If you have a lot of notes, and a lot of failures, congratulations. You're either utterly incompetent or you are a genius. Anyway, you're trying to create something new (or at least, new to you...). Hope you're surviving the next waves of layoffs and be happy.

I had the urge of writing this after the discussions I had about my previous post. It seems to me that there are a lot of preconceptions that are so tough to change even if they are clearly wrong.
Our industry moves fast, and some days you feel like being on the bleeding edge of the technology. Some other days, you look around and you wonder how's possible that we're doing our work with the same tools and mindset of twenty years ago.

Is it really so debatable that C++ is outdated? That reference counting is not so great? That transform hierarchies should not be the fundamental data structure of your 3d engine? Or that Collada (or any intermediate format, really) is indeed a waste of time for games?
I wrote about those things and more on this blog, and each time I write about them, I find a lot of resistance.

Are we that scared of trying new things? Can we really never fail?

Some weeks ago a coworker of mine showed me a presentation that we had at my company about the things we could do with the "next gen". And we were pretty disappointed to see that those early predictions were still more or less the things we are doing right now. We had the experience to know what we could do but we didn't try to do much more than that. We didn't try things we didn't know...

Of course, the next step would be asking ourselves what we can do to be better than that. Personally I suspect we're not experimenting more mostly because we really can't do things fast enough. We're slow, our iterations are slow, our languages and tools are hardened and inflexible. But digging into that could be the scope of another post...

p.s. Check out this GUI idea.  I suggest to watch the first minute or so of the video, stop it, think about it for a while, then finish it/visit the forums. I was really surprised to see some innovative thinking in an area so stale and so painful as is the one of game GUI/Frontends. I don't think that this approach scales well, but anyway most games do not have too complicated interfaces, and for an indie project it's the perfect approach. Kudos.

4 comments:

Unknown said...

Yes, we're afraid of trying new things. But I believe it's a trait of humans in general. And always was. Risking can destroy your sense of safety (eg. if you fail too often you can lose work in the worst case). Those who aren't can be called geniuses. They invent new things, new approaches. The majority will be satisfied with using something that is for sure working. They'll be happy with doing their work only to the extent it's required by their bosses. It would be boring if anyone could be genius :)

pixelmager said...

Watched this last night, quite inspiring.

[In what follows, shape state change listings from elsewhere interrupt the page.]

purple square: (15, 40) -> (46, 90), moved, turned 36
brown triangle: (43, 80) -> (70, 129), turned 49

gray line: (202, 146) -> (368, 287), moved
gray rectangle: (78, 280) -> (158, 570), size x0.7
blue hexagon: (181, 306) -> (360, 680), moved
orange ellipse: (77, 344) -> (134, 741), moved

http://www.ted.com/talks/james_cameron_before_avatar_a_curious_boy.html

"Failure is an option, but fear is not" - James Cameron

Steve said...

There are two quotes that come to mind after reading this.

One is from an interview I read with Nolan Bushnell (which I sadly can't find), where he said "Enjoy being a beginner." The point was experienced people should learn to enjoy trying new things, experiments, and try to get out of your comfort zone.

The second was from my boss at one of my early internships during college, who said something along the lines of "[a company]'ll never be best of breed by doing what everyone else is doing." If you're only doing so-called "best practices" and never taking risks or experimenting, then you'll only make something that at best is 2nd to someone else. That's because someone else took the risks to figure those things out in the first place, and did it before you.

DEADC0DE said...

Riddlemaster: in general you're right. But aren't we the most technological of the technological industries? Shouldn't we live on innovation? Weren't we the pioneers?

Again, I know the history. The industry became bigger, the budgets are comparable to movies ones (http://www.bme.eu.com/news/avatar-vs-modern-warfare-2/) risks and so on...

But what I really wanted to say, is that we have to find a way around it. Search for solutions, because in the end it's still true that the company that is more innovative, wins.